If you have media that leaves the office, for example off-site backups, laptops or USB flash drives, then encryption on these devices should be made mandatory as a means of keeping data secure. There are external drives available that have a built-in keypads or fingerprint readers that make enforcing encryption straightforward. For maximum security, you should encrypt data on your servers too. This protects it from the activities of malicious insiders and has the added advantage that if you need to replace a drive you don’t need to worry about the possibility of data being recovered from the old one.
Data on the move
So, how does encryption keep data secure when it’s in transit? First, it’s important to define what we mean by data in transit. Essentially, this is any data that is being accessed via a network and therefore has the potential to be intercepted by someone else accessing that same network. This can be an internal network or the internet.
On wireless networks, you can protect against unauthorised access by encrypting all traffic over the network. Most routers now have WiFi protected access (WPA) encryption enabled out of the box, but business networks can be protected further by using WPA2 Enterprise. Public networks like those found in coffee shops or hotels are not protected so you should be wary of using them to access confidential information.
Protection levels can be further improved by adopting more secure communications protocols. Standard internet protocols such as HTML, FTP and POP are unsecured and traffic can easily be read if intercepted. You can protect information by using SSL or TLS, as described above, or protocols including secure file transfer protocol FTP (SFTP). When data is encrypted in transit in this way, it is only at risk if the key is compromised.

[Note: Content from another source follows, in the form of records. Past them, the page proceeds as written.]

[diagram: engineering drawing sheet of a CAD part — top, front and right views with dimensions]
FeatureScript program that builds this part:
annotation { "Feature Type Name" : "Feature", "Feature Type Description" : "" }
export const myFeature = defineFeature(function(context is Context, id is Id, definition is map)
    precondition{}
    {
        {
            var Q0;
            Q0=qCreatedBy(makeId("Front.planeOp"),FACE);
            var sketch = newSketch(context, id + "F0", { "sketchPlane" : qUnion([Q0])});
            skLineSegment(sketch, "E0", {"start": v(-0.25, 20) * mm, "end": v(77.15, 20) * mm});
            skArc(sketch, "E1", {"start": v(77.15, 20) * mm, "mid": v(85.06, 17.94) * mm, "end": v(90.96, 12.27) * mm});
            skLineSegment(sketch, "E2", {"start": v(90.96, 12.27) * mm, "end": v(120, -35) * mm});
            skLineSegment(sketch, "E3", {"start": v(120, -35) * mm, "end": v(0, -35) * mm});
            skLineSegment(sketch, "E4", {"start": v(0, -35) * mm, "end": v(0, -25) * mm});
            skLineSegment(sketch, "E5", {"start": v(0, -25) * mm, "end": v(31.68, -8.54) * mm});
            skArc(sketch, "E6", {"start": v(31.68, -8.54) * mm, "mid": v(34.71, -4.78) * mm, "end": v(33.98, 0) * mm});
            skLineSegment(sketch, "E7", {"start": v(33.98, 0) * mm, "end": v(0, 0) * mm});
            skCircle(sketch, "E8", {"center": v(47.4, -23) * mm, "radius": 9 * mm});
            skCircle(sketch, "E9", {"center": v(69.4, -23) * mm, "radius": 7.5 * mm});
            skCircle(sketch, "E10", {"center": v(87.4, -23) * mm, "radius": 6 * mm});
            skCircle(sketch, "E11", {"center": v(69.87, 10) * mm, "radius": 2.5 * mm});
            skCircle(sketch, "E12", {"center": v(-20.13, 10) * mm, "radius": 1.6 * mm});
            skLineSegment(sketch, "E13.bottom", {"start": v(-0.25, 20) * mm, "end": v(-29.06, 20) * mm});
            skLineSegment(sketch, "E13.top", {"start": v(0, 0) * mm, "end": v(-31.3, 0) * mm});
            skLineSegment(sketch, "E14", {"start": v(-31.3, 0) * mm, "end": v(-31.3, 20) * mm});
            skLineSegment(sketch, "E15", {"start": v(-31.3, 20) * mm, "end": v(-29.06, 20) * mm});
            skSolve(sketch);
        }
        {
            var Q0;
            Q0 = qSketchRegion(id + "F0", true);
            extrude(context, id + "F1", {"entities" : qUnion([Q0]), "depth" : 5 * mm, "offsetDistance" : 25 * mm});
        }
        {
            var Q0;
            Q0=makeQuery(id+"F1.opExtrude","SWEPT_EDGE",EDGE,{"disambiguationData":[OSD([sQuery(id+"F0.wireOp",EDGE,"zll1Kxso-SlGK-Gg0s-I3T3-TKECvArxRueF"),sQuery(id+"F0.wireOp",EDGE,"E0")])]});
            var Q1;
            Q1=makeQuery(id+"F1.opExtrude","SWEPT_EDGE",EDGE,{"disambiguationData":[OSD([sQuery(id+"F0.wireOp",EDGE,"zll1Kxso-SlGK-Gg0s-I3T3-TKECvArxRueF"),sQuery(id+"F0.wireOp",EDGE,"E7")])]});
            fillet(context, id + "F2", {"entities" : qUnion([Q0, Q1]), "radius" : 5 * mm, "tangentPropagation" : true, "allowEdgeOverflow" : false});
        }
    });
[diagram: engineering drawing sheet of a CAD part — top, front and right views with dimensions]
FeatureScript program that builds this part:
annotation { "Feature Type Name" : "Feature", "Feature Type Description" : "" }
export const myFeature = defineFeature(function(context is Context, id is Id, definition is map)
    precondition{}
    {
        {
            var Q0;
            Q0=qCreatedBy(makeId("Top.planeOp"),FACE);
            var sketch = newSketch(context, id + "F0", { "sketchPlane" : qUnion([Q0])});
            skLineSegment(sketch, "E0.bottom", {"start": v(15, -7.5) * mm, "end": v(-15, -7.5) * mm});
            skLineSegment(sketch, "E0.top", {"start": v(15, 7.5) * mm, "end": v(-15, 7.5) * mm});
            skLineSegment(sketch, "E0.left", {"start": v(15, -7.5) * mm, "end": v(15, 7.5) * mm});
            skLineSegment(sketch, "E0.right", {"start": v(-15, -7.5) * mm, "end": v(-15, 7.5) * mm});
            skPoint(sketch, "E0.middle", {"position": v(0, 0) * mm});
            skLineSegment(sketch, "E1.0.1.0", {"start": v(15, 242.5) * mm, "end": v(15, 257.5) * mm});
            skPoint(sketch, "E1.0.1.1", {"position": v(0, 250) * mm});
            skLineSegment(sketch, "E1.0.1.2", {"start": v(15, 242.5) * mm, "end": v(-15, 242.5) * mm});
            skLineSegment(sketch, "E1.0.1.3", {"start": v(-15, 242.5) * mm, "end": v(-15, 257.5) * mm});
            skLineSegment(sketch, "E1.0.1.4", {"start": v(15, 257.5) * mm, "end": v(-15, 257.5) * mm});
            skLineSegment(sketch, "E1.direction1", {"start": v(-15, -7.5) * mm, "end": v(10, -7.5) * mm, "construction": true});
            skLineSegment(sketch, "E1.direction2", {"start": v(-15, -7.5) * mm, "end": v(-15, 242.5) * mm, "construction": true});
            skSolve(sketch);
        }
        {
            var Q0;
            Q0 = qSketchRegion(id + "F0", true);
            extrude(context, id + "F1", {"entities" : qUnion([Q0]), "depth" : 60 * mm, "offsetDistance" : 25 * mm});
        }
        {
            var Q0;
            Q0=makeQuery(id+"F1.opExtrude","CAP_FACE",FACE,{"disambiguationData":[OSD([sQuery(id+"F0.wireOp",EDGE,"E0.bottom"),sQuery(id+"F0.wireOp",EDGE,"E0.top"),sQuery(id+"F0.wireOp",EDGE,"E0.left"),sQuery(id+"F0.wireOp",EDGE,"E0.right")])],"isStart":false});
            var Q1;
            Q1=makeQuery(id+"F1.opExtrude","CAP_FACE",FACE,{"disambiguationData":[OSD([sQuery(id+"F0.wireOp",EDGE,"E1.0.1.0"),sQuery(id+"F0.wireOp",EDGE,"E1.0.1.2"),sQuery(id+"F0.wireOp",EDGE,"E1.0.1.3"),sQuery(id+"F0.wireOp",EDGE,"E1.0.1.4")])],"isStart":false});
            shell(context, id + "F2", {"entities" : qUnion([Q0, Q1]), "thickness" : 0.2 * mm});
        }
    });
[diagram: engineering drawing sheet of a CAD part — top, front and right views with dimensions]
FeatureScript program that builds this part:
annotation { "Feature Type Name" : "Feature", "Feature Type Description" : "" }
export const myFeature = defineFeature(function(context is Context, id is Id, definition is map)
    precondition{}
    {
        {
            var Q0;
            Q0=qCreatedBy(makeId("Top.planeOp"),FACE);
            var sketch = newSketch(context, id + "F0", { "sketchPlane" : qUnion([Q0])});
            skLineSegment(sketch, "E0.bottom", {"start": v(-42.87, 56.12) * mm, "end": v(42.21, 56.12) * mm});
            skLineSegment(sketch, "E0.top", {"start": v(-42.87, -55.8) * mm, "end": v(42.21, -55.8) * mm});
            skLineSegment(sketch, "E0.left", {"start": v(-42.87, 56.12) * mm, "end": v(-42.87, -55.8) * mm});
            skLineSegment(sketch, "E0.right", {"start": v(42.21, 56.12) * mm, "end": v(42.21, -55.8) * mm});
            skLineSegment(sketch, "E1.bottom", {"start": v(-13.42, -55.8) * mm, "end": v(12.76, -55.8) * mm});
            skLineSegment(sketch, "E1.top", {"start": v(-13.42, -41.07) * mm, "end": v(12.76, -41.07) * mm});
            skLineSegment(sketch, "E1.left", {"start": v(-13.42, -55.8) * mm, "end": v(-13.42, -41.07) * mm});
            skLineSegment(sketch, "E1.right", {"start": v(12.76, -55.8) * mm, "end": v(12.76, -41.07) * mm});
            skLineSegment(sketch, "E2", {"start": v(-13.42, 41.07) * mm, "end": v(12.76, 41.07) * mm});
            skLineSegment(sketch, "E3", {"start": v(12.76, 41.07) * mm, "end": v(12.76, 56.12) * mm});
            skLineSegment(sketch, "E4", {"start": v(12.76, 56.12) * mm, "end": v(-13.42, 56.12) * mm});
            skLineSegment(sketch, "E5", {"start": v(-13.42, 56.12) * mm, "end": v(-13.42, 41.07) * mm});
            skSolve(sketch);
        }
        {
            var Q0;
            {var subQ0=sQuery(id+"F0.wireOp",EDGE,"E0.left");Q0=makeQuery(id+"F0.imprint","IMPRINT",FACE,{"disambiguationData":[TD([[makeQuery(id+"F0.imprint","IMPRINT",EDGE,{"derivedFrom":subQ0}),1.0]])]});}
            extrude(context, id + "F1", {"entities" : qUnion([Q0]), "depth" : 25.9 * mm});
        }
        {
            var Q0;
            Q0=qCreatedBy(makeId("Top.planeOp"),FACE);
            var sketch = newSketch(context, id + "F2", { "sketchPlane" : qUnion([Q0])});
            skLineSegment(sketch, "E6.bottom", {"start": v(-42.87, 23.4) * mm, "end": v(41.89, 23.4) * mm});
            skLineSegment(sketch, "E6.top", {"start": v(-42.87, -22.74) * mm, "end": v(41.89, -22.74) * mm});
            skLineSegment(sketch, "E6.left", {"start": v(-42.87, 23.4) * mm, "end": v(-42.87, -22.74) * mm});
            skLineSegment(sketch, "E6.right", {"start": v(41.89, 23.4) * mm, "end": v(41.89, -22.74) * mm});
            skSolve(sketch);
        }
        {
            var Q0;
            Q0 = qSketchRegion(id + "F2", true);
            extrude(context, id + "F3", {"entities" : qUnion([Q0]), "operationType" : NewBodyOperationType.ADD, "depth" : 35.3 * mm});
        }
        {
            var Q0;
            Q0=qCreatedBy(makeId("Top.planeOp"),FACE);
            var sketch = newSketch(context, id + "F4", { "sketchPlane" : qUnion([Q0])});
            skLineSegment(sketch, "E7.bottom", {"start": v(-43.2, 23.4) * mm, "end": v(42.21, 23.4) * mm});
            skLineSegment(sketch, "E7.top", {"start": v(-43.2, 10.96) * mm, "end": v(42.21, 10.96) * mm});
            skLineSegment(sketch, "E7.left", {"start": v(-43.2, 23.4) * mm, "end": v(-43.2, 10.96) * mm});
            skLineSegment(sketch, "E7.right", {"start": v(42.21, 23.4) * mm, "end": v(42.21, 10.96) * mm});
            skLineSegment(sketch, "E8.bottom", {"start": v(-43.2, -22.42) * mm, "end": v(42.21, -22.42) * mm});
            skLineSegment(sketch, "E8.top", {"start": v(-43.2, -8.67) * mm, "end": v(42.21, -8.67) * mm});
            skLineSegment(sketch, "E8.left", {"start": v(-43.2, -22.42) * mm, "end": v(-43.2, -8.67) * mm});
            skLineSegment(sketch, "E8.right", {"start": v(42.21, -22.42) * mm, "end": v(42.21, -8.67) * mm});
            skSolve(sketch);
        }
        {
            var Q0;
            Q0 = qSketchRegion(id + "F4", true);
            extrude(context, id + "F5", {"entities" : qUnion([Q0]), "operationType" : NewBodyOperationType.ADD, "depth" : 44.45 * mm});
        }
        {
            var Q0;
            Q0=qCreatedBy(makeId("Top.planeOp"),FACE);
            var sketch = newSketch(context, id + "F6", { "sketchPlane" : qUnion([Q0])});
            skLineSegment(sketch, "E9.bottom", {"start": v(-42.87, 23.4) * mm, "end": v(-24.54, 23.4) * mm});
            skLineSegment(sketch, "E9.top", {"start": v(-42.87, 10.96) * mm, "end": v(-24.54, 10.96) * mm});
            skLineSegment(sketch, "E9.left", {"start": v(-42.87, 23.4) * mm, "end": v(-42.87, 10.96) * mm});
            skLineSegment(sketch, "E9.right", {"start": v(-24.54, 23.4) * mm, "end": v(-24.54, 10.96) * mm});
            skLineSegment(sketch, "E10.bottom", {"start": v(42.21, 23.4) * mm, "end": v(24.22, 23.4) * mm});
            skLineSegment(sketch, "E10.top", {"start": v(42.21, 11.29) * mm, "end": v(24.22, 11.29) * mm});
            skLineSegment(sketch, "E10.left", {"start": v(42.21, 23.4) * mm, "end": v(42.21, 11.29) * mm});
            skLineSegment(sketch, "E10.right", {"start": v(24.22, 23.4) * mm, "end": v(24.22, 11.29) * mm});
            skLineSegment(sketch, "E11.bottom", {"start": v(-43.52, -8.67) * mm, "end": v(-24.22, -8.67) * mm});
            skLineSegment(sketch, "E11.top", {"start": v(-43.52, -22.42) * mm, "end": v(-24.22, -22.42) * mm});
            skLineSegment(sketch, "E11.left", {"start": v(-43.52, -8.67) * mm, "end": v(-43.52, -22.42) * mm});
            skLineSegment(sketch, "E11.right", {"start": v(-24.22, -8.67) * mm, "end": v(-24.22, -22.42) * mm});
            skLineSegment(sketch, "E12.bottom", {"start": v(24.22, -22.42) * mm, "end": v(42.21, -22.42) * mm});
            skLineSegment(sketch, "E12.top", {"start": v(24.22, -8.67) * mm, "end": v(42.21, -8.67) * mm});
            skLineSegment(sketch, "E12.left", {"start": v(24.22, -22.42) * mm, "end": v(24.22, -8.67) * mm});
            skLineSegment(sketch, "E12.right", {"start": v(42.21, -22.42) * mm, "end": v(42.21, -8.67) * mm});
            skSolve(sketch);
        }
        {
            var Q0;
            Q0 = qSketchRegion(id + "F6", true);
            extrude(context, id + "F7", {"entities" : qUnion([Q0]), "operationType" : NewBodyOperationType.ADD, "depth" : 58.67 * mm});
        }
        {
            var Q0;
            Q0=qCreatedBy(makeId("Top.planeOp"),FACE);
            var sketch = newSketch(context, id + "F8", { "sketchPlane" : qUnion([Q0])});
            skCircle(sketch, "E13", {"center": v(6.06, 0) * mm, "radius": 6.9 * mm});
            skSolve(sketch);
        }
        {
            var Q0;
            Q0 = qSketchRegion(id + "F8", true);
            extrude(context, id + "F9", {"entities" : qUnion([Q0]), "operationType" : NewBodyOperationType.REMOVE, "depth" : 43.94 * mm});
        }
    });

Encrypting data in transit works in different ways. In some cases, it uses symmetric encryption which requires a fixed session key, but most modern systems use a certificate and asymmetric encryption. This means that a session key is securely exchanged at the start of the session and then used to provide the fastest encryption and decryption. With SSL or TLS, for example, certificates are used to exchange the public keys at the start of the session. The public keys are then used to securely exchange the private keys. This makes the traffic almost impossible for hackers to read.
Many encrypted protocols also include a hashing algorithm to verify that the data hasn’t been altered in transit. This can help defeat so-called Man-in-the-Middle (MitM) attacks, because if a hacker decrypts and re-encrypts data, the signature will have changed even if the data hasn’t.
MiTM attacks involve attackers fooling you into using them as your proxy, or getting you to ignore a certificate warning so that you trust their certificate rather than a real one. That is one of the reasons why using certificates from a third-party authority is important and why when your software warns you a certificate is not trusted you should not accept.
Ideally, encryption in transit should be compulsory for any network traffic that carries private data. Many companies now choose to encrypt their public-facing websites and you’ll increasingly see HTTPS appearing in web addresses. By using encryption for data – both at rest and in transit – you can ensure that your information is kept safe and that your staff and customers will be confident that all their details are protected.